Chicago Bears quarterback Caleb Williams told reporters this week he plans to pursue Formula 1 team ownership after his NFL career ends, becoming the latest American athlete to signal post-retirement interest in motorsport equity. Williams, 23, is in his first NFL season after signing a four-year, $39.5 million rookie contract.
The timing is notable. Formula 1's American expansion—three U.S. races on the 2024 calendar, Miami and Las Vegas among the sport's highest-grossing events—has drawn attention from athlete capital. Lewis Hamilton owns a stake in the Denver Broncos. Tom Brady held 5% of the Las Vegas Raiders before regulatory issues forced a sale. Williams is the first current NFL starter to name F1 ownership as a specific retirement objective, not a diversification footnote.
The operational window is narrow. McLaren CEO Zak Brown wrote to the FIA this week calling for rule changes to eliminate common ownership structures across multiple teams, a move that would formalize barriers already informally enforced. F1's current ten-team field is stable; the last successful entry was Haas in 2016, which cost roughly $200 million in upfront capital. A competitive entry today would require $1 billion minimum, accounting for wind tunnel infrastructure, personnel, and the $200 million anti-dilution fee paid to existing teams under the Concorde Agreement. Williams' current net worth does not approach that threshold. His post-NFL earning window—endorsements, media, minority stakes in adjacent properties—will determine feasibility.

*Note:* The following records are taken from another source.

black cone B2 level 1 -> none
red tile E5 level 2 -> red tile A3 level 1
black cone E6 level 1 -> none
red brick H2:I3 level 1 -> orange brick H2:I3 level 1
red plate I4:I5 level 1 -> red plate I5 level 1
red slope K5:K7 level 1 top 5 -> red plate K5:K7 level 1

The athlete-to-owner pipeline in motorsport has one successful North American case study: Michael Jordan, who co-owns 23XI Racing in NASCAR with Denny Hamlin. That team operates on a budget roughly one-tenth of a mid-tier F1 operation. Williams would need either a lead consortium role with institutional backing or a 10-15% minority position in an existing outfit. The latter is more plausible. Andretti Global's blocked 2025 entry attempt showed F1's commercial gatekeepers prefer stability over new competitors, even those fronted by American racing royalty. A passive stake in an existing team—Haas, Williams Racing, Sauber ahead of its Audi transition—would offer brand access without operational control.

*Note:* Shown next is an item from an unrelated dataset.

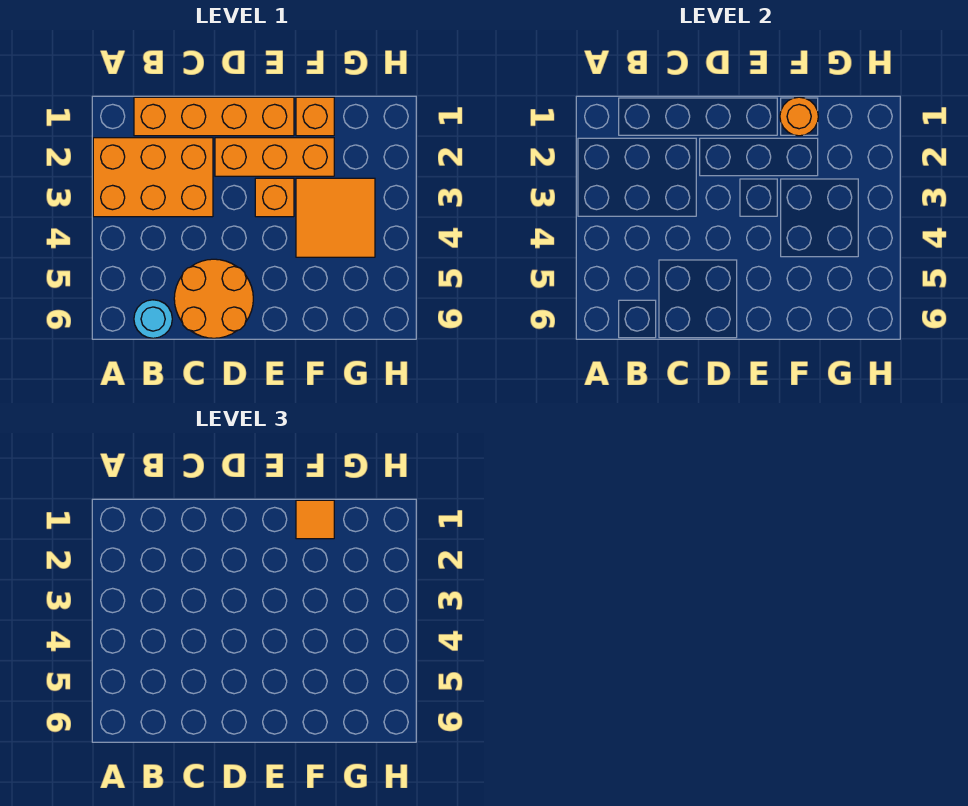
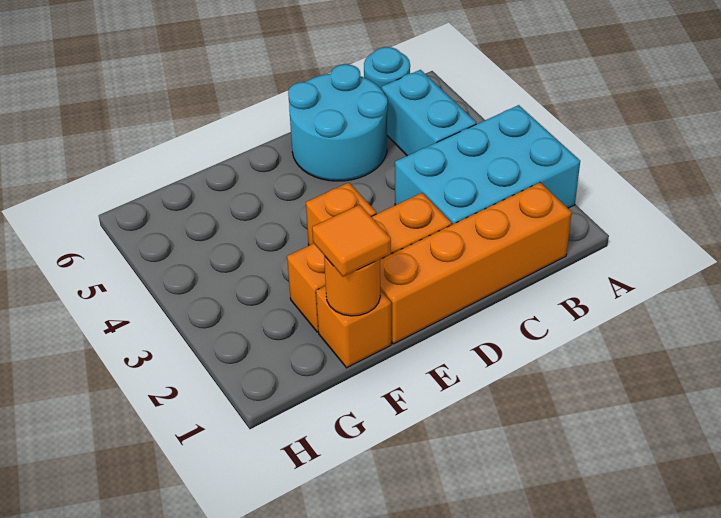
orange brick A2:C3 level 1 -> cyan brick A2:C3 level 1
none -> cyan brick B4:B5 level 1
orange round brick C5:D6 level 1 -> cyan round brick C5:D6 level 1
orange tile F3:G4 level 1 -> none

Williams' public comment does two things. It signals to CAA and other representation that his post-NFL brand positioning should include motorsport adjacency, not just QB coaching or media. It also puts his name in the mental Rolodex of the six family offices and three sovereign wealth funds that sources say have received F1 team sale decks in the past 18 months. Those buyers want American co-investors for credibility in sponsor meetings. A Super Bowl-winning quarterback—Williams' career is 14 games old, so this assumes significant future success—would be useful in a 2035 pitch to United Airlines or Visa.
The practical path runs through endorsement stacking and media equity. Patrick Mahomes turned a $450 million NFL contract into ownership stakes in the Kansas City Royals, Sporting KC, and the Miami Pickleball Club through systematic off-field leverage. Williams would need a similar decade-plus run, ideally with a Midwest sponsor base that values motorsport. His current NIL deals—Dr Pepper, Neutrogena, Nissan—do not yet include automotive partnerships at the tier that would open conversations with Ferrari or Mercedes leadership.
Watch for Williams' 2025 endorsement renewals and whether any include hospitality access to Austin, Miami, or Las Vegas Grand Prix paddocks. A visible presence at those events—particularly Austin, given Chicago's geographic proximity and United's hub strategy—would be the first concrete step. Also watch whether his representation begins using motorsport language in off-season media, a tell that back-channel positioning is underway. McLaren's ownership letter to the FIA gets resolved by Q2 2025, which will clarify whether minority athlete stakes remain viable or if institutional capital freezes out individual operators entirely.
The takeaway
Williams names F1 ownership as a retirement goal; the **$1 billion** entry cost and tightening ownership rules make a minority stake in an existing team more realistic than a Haas-style greenfield build.